## THE TASK
Word-for-word transcription: reproduce all of the data, but not the pictures.

Page-level text extractions:
************
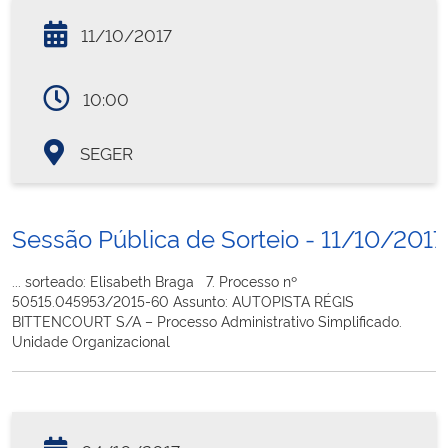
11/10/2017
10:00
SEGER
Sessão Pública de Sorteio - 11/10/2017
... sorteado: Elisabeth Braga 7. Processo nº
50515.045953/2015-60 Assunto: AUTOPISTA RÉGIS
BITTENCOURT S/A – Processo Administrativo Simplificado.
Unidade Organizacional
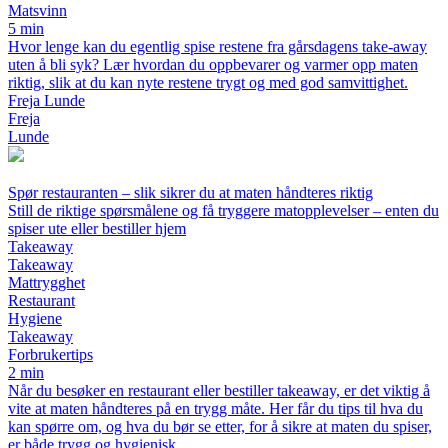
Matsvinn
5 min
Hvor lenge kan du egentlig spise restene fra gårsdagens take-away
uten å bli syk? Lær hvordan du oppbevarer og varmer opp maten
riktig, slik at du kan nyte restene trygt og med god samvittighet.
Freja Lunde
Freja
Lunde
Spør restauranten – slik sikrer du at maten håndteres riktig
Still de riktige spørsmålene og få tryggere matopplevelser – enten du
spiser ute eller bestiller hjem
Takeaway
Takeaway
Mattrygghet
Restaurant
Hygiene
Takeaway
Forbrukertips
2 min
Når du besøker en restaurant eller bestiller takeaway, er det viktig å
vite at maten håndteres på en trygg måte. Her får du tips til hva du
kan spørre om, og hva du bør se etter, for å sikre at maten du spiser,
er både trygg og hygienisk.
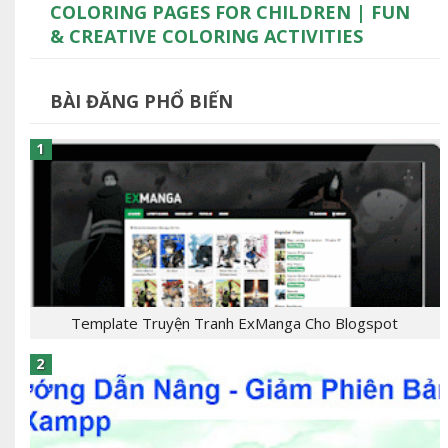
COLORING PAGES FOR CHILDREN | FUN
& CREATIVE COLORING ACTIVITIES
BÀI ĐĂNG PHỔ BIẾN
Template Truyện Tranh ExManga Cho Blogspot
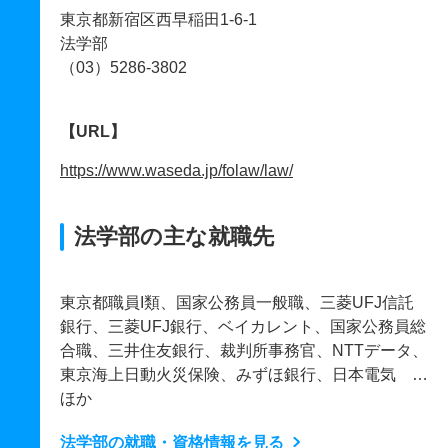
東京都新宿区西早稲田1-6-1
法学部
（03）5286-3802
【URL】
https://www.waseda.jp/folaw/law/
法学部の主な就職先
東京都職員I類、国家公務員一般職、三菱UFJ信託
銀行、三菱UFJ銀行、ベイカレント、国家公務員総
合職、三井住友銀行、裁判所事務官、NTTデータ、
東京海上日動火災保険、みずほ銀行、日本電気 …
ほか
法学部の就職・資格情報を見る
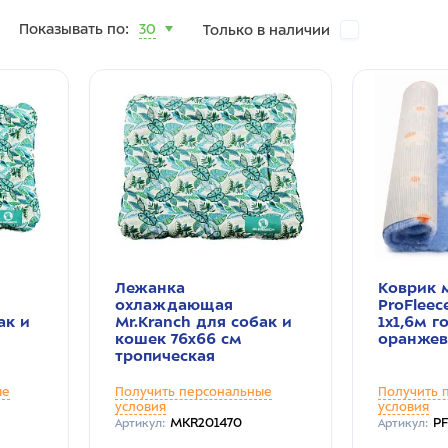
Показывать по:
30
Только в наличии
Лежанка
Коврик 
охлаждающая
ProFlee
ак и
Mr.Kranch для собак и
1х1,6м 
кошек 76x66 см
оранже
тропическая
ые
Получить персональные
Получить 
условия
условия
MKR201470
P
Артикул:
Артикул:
************
## RESPONSE FOR THIS EXERCISE
11/10/2017
10:00
SEGER
Sessão Pública de Sorteio - 11/10/2017
... sorteado: Elisabeth Braga 7. Processo nº
50515.045953/2015-60 Assunto: AUTOPISTA RÉGIS
BITTENCOURT S/A – Processo Administrativo Simplificado.
Unidade Organizacional
Matsvinn
5 min
Hvor lenge kan du egentlig spise restene fra gårsdagens take-away
uten å bli syk? Lær hvordan du oppbevarer og varmer opp maten
riktig, slik at du kan nyte restene trygt og med god samvittighet.
Freja Lunde
Freja
Lunde
Spør restauranten – slik sikrer du at maten håndteres riktig
Still de riktige spørsmålene og få tryggere matopplevelser – enten du
spiser ute eller bestiller hjem
Takeaway
Takeaway
Mattrygghet
Restaurant
Hygiene
Takeaway
Forbrukertips
2 min
Når du besøker en restaurant eller bestiller takeaway, er det viktig å
vite at maten håndteres på en trygg måte. Her får du tips til hva du
kan spørre om, og hva du bør se etter, for å sikre at maten du spiser,
er både trygg og hygienisk.
COLORING PAGES FOR CHILDREN | FUN
& CREATIVE COLORING ACTIVITIES
BÀI ĐĂNG PHỔ BIẾN
Template Truyện Tranh ExManga Cho Blogspot
東京都新宿区西早稲田1-6-1
法学部
（03）5286-3802
【URL】
https://www.waseda.jp/folaw/law/
法学部の主な就職先
東京都職員I類、国家公務員一般職、三菱UFJ信託
銀行、三菱UFJ銀行、ベイカレント、国家公務員総
合職、三井住友銀行、裁判所事務官、NTTデータ、
東京海上日動火災保険、みずほ銀行、日本電気 …
ほか
法学部の就職・資格情報を見る
Показывать по:
30
Только в наличии
Лежанка
Коврик 
охлаждающая
ProFlee
ак и
Mr.Kranch для собак и
1х1,6м 
кошек 76x66 см
оранже
тропическая
ые
Получить персональные
Получить 
условия
условия
MKR201470
P
Артикул:
Артикул:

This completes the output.